China’s outlook: sunshine and showers

Author Tom Reed

How hard will China’s landing be? Premier Li Keqiang last week set the country its lowest GDP growth target since 1990, of 7pc. Sky News economics editor Ed Conway warns that “some China-watchers are talking about the beginning of the end of the Communist regime”, which will not be able to cope with the social cost of slowing growth. This looks like wishful thinking rather than sound analysis. Many economic data do paint a picture almost as gloomy as China’s urban air haze — but there are shafts of light, too.

How hard will China’s landing be? Premier Li Keqiang last week set the country its lowest GDP growth target since 1990, of 7pc. Sky News economics editor Ed Conway warns that “some China-watchers are talking about the beginning of the end of the Communist regime”, which will not be able to cope with the social cost of slowing growth. This looks like wishful thinking rather than sound analysis. Many economic data do paint a picture almost as gloomy as China’s urban air haze — but there are shafts of light, too.
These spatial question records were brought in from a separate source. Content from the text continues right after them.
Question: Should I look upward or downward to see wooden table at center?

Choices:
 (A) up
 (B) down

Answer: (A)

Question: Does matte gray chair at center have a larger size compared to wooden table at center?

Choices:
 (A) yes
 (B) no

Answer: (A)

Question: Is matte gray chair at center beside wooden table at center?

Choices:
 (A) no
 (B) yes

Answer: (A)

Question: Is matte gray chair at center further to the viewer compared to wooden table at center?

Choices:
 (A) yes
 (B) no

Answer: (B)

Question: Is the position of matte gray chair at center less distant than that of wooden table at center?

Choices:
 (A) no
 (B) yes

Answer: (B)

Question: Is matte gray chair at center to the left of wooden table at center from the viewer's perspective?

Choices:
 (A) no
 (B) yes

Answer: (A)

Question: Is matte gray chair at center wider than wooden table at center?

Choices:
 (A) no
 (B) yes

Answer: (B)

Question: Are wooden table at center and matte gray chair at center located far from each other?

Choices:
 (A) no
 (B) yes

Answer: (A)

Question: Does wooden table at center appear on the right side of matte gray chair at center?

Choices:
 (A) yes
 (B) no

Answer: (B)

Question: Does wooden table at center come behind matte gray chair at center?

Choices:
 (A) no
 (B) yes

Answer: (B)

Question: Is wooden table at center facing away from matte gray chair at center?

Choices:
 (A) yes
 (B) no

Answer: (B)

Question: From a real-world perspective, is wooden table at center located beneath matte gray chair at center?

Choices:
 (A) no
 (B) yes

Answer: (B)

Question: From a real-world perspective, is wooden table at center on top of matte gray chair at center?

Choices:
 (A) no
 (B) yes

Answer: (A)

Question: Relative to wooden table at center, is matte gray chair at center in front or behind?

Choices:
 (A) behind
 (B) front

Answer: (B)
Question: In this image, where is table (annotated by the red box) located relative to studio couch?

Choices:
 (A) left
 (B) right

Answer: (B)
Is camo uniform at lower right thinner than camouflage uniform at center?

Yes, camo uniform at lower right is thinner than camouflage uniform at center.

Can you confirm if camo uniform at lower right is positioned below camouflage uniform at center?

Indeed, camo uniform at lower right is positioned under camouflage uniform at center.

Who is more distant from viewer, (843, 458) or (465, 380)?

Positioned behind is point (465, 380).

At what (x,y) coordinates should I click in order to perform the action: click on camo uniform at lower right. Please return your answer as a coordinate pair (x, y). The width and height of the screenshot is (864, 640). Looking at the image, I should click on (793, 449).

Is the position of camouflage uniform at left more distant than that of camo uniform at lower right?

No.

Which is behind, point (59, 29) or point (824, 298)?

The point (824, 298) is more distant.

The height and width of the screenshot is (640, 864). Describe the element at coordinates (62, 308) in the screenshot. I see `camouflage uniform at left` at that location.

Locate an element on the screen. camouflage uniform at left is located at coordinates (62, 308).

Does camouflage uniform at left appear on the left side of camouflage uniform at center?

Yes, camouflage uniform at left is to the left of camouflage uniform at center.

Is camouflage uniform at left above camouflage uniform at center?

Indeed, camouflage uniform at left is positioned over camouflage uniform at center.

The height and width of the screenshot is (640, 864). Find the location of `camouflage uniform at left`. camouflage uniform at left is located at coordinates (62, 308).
Producer prices are deflating rapidly and this is discouraging investment. Private investment in infrastructure, sometimes called fixed assets, fell by 3.4 percentage points in January-February and by 1.8 percentage points overall. Real estate investment growth is half what it was a year ago. This will hit China’s middle classes hard. Many regarded homes and offices as a sure-fire investment, but house prices fell for a fifth month running in February. Last month’s rise in consumer prices probably reflects spending over the lunar new year holidays, which were in February this year as opposed to January in 2014.

Yet it is not all bad. Manufacturing output rose in the first two months of the year, requiring more trucks to ferry goods around the country. Net exports of diesel, the workhorse fuel of China’s manufacturing base, have fallen to a 31-month low of less than 10,000 b/d. In January a year ago, they were 70,000 b/d. Fewer diesel cargoes left China to be sold on the Singapore spot market or shipped to Sri Lanka and Vietnam in January this year than at any time since September 2013, while imports were their lowest since June 2012. Diesel prices have risen. And Chinese oil companies say they are heading back into the black, after a dire fourth quarter.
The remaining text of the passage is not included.